» READING TEXT
# # #

During the performance, singer Jarvis Cocker ran onstage without permission, lifted his shirt and pretended to break wind, before giving Jackson the V sign. Cocker was there with his band Pulp, who had been nominated for three Brit awards. He was questioned by police over claims he had assaulted some of the child performers. A video provided by an undentified source showed that it was one of Jackson's crew who had barged into the children, not Cocker, and the charges of assault were dropped.

Cocker said that he found the performance offensive, claiming that Jackson had portrayed himself as Christ-like and could do as he pleased because of his immense wealth and power. However, he clarified that his actions weren't personally against Jackson himself, just the performance. He stated that he admired Jackson as a performer, proclaiming that: "He can dance, [...] anybody who invents the moonwalk is alright by me". Jackson condemned Cocker's behavior as "disgusting and cowardly". The incident is referred to in the book Politics and Popular Culture by John Street, Professor of Politics at the University of East Anglia. He says:

But to read popular culture as a straight-forward – or at least typical – political text is to take a very narrow view of its meaning, and hence of its political message(s). As we have noted, the text's meaning will depend on how it is heard and read. Michael Jackson may have intended his "Earth Song" as an exercise in compassion; others – like Jarvis Cocker – saw it quite differently. One reason these alternative readings emerge is because of the way the performance of popular culture engages more than a literal text, it employs gestures and symbols, tones of voice, looks and glances, all of which might tell a different story.

Despite his dislike of Jackson's Brit Awards performance, in a 2012 interview with The Guardian Cocker said he was still a fan of 'Earth Song': “It is a right good song, obviously".

2010 Grammy Awards performance
The song, along with a 3-D short film that was to be featured in Jackson's series of comeback concerts This Is It was performed as a tribute to Jackson. Jennifer Hudson, Carrie Underwood, Smokey Robinson, Celine Dion and Usher all sang the song together, while the video played in the background. The film was shown in its original 3-D format during the broadcast.

Target provided free 3-D glasses to customers a week before the Grammy Awards. Paris and Prince Jackson, Jackson's oldest children, appeared shortly after the performance to accept Jackson's Lifetime Achievement Award, where they both gave a short speech. This was the first time the children had spoken publicly since the memorial service that was held for Jackson on July 7, 2009.

Music video

The music video for "Earth Song", directed by fine art photographer Nick Brandt, was expensive and well-received; it gained the 1995 Doris Day Music Award at the Genesis Awards and a Grammy nomination for Best Music Video, Short Form in 1997. The production had an environmental theme, showing images of animal cruelty, deforestation, pollution, poaching,  poverty and war. Jackson and the world's people unite in a spiritual chant—"Earth Song"—which summons a force that heals the world. Using special effects, time is reversed so that life returns, war ends and the forests regrow. The video closes with a request for donations to Jackson's Heal the World Foundation. The clip was shown infrequently in the United States.

# # #

» EXERCISE DETAILS
Write out the passage from the text on "Earth Song" word for word, starting at "2010 Grammy Awards" and ending at "during the broadcast.".

# # #

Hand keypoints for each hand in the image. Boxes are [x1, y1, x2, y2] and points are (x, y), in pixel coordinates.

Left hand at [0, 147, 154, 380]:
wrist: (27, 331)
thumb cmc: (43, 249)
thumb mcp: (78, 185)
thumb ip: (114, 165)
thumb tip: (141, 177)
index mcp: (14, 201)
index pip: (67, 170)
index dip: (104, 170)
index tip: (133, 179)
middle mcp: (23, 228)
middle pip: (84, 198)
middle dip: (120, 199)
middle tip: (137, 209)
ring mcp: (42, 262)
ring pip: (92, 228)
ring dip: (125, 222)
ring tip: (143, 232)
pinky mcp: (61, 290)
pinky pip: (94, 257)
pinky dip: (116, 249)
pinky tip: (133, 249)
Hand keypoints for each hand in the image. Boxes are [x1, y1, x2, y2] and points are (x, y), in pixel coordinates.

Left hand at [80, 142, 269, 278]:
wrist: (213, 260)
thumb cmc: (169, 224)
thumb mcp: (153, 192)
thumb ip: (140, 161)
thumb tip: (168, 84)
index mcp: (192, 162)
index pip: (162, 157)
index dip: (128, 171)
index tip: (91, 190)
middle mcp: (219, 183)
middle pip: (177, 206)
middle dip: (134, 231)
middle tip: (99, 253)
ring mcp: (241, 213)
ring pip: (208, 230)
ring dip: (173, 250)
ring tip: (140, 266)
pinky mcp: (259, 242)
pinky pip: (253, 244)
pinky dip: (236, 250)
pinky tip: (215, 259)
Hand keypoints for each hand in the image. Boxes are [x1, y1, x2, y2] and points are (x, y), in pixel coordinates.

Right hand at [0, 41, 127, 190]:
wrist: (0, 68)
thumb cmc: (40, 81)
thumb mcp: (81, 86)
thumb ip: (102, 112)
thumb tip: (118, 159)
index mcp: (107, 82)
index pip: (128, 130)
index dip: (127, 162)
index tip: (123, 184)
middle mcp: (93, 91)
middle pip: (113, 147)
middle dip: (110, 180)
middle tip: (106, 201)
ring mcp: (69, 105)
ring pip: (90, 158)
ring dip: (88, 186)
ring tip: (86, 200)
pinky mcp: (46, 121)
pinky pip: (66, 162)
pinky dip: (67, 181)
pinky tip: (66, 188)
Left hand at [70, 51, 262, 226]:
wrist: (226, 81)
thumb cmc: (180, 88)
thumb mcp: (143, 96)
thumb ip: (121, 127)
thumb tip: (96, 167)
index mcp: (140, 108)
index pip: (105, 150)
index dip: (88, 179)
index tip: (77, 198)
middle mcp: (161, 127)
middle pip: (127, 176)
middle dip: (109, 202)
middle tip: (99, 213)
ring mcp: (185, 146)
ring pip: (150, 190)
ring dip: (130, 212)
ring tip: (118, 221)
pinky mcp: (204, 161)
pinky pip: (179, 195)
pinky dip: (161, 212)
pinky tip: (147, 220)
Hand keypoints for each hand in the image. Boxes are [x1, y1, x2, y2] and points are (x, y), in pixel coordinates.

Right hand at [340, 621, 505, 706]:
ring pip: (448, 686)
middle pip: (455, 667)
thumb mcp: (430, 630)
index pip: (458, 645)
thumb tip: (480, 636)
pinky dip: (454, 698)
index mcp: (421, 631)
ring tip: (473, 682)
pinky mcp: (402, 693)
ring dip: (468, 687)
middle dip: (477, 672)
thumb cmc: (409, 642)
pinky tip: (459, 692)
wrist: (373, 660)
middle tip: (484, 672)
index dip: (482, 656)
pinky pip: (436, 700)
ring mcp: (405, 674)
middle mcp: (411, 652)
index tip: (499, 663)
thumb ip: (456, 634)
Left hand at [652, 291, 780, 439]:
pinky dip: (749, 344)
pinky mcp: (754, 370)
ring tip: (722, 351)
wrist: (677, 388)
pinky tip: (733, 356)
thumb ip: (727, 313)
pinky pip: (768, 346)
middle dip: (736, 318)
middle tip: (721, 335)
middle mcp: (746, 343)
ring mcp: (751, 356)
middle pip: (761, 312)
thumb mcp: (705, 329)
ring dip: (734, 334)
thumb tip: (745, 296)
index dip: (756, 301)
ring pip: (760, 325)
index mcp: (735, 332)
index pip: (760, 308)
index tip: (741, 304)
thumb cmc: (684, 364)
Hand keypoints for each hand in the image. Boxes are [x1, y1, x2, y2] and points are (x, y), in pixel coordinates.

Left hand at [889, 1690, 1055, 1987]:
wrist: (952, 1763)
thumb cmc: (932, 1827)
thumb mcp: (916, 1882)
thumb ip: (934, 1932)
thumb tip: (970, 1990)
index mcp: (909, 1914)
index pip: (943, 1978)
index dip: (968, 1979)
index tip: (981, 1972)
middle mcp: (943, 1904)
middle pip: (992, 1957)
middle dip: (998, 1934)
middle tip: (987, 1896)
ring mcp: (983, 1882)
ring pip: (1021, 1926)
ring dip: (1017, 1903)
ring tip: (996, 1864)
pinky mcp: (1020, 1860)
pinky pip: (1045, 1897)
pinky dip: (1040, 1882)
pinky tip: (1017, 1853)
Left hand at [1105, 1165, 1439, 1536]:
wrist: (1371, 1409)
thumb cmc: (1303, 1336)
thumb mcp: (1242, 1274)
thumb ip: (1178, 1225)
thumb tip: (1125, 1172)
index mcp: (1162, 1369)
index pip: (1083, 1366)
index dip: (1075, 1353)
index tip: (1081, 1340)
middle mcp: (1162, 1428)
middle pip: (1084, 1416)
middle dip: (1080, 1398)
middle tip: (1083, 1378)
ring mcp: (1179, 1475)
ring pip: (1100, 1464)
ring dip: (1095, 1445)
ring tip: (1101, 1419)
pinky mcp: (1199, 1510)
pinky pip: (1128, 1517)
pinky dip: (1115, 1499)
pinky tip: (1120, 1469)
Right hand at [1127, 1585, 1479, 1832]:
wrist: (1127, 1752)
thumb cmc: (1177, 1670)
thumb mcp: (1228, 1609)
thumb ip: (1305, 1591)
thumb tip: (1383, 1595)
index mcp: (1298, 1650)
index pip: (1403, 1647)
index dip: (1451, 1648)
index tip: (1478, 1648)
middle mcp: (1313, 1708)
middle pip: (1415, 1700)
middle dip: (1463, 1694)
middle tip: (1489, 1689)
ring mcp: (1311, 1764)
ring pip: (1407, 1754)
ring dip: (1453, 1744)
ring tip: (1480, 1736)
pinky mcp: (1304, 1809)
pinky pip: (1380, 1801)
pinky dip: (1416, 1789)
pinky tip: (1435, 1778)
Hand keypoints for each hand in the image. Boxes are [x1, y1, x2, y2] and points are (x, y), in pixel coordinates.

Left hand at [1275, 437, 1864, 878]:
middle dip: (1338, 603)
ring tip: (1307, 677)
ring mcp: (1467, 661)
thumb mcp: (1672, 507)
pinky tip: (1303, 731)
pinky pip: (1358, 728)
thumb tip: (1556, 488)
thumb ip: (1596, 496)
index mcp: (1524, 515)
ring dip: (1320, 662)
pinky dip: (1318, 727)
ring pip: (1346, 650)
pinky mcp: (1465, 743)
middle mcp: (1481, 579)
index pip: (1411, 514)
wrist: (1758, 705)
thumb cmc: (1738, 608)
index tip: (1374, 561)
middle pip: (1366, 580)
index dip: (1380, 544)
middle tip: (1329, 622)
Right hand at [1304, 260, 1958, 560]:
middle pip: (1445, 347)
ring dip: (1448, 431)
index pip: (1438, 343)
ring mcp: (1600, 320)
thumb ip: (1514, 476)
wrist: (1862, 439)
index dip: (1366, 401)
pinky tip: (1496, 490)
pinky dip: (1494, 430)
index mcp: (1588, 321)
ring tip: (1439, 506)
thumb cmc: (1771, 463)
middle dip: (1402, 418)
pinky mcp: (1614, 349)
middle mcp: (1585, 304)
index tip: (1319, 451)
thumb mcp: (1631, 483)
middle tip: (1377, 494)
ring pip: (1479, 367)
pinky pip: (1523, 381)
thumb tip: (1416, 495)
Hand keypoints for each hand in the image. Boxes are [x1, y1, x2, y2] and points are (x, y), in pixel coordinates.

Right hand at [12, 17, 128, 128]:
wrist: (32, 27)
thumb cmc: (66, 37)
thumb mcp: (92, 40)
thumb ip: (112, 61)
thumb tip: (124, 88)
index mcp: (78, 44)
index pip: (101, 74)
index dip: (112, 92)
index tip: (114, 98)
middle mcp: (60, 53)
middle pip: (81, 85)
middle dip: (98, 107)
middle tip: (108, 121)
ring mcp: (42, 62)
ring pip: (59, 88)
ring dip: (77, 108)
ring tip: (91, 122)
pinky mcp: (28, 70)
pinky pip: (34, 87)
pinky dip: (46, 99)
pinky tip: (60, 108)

# # #

» REPLY TO THE TASK
2010 Grammy Awards performance
The song, along with a 3-D short film that was to be featured in Jackson's series of comeback concerts This Is It was performed as a tribute to Jackson. Jennifer Hudson, Carrie Underwood, Smokey Robinson, Celine Dion and Usher all sang the song together, while the video played in the background. The film was shown in its original 3-D format during the broadcast.